One such case was that of 44-year-old Claudia Oakes-Green who stabbed her two children, Thomas, 13, and Eleanor, nine, to death, before killing herself at their home in Shepshed, Leicestershire in 2011.
'Pawns in a game'
Dr Marilyn Gregory, based at Sheffield University, is an expert on homicide followed by suicide.
She has examined a number of family annihilations in Yorkshire and the Humber, going back to 1975.
Dr Gregory said there are two main trains of thought about why people who kill others then go on to commit suicide.
She is of the belief that family annihilators often kill their families in an "extended suicide" - that once someone has decided to kill themselves, they feel they are free to do "other heinous acts" because the perpetrator knows that nobody can get to him, because he is going to kill himself.
But others who have commented on this behaviour take the view that the person who has killed is then overcome with regret and sees killing themselves as the only way out.
What is common in the majority of cases is that the person involved is often a middle aged, "ordinary" man.
"Obviously it is very difficult for the rest of us to even comprehend how someone can get himself to a state of mind where the children become expendable," Dr Gregory said.
"But sometimes the children in these cases have almost become pawns in a game - the children have become a way of getting back at his wife, a way of punishing her - or they have become belongings of his that he feels he can't leave behind.
"You've often got men who are holding down jobs, they're men who have got a lot invested in their world and particularly, often, in the family on which they then turn the violence."

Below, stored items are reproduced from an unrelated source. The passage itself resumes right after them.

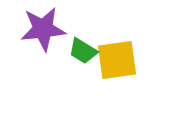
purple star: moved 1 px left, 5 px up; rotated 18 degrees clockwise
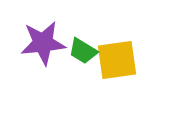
purple star: moved 14 px down
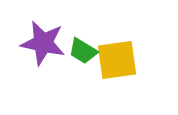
purple star: rotated 18 degrees clockwise
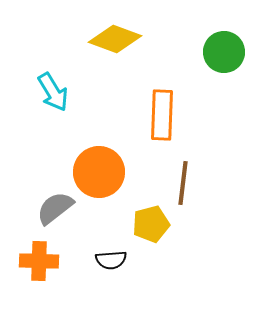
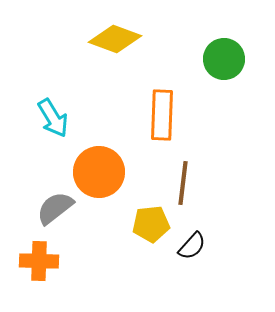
green circle: moved 7 px down
cyan arrow: moved 26 px down
yellow pentagon: rotated 9 degrees clockwise
black semicircle: moved 81 px right, 14 px up; rotated 44 degrees counterclockwise
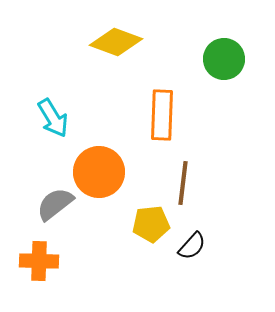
yellow diamond: moved 1 px right, 3 px down
gray semicircle: moved 4 px up
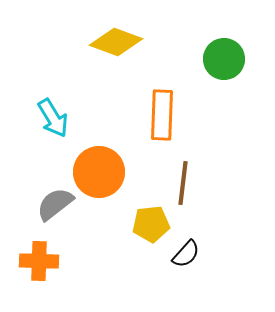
black semicircle: moved 6 px left, 8 px down
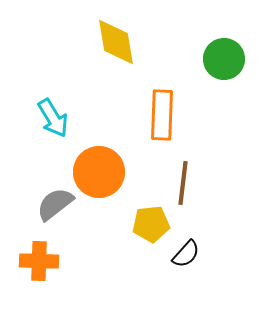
yellow diamond: rotated 60 degrees clockwise
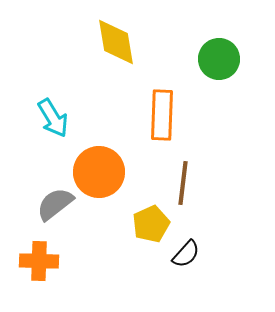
green circle: moved 5 px left
yellow pentagon: rotated 18 degrees counterclockwise
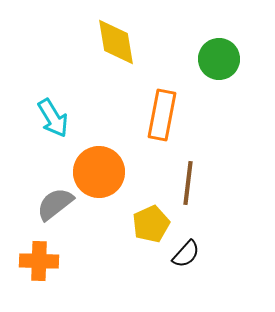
orange rectangle: rotated 9 degrees clockwise
brown line: moved 5 px right
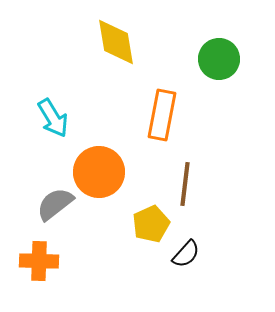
brown line: moved 3 px left, 1 px down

The trigger to kill is often the failure of the relationship with the mother, or a dispute over the children if the marriage has already ended.
"He will then want to retrieve his control," Dr Gregory said.

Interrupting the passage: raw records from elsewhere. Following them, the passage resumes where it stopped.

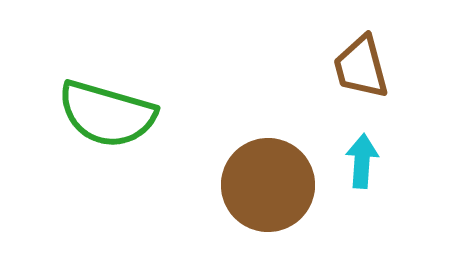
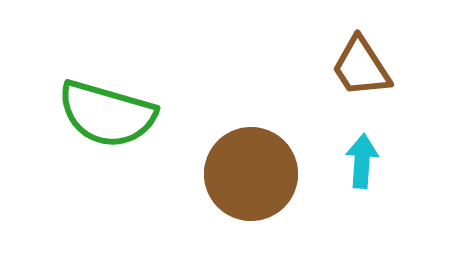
brown trapezoid: rotated 18 degrees counterclockwise
brown circle: moved 17 px left, 11 px up
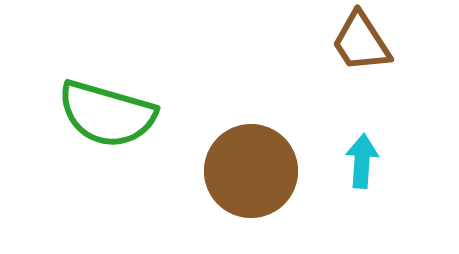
brown trapezoid: moved 25 px up
brown circle: moved 3 px up
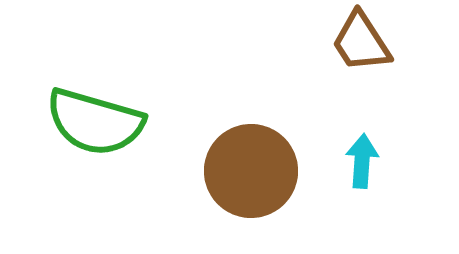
green semicircle: moved 12 px left, 8 px down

"It is a desperate way to do it, and it is perverse, because in retrieving the control he is also losing his own life, but this man has got himself into such a state of mind that says 'if I can't have them, then no one can'.
"In some cases the attitude of the man, from the evidence that is left behind, can be quite punitive.
"He will leave her (the mother) a note saying 'you can't have them now, I've taken them with me'. It's a punitive, 'I'm doing this to get back at you', type of crime.
"But in other cases, there is a notion of misguided altruism, where one man in my sample left a note saying 'the children are at peace now with me', and it is this notion of taking them with them to a better place.
"It is a kind of last desperate act to regain that power and control."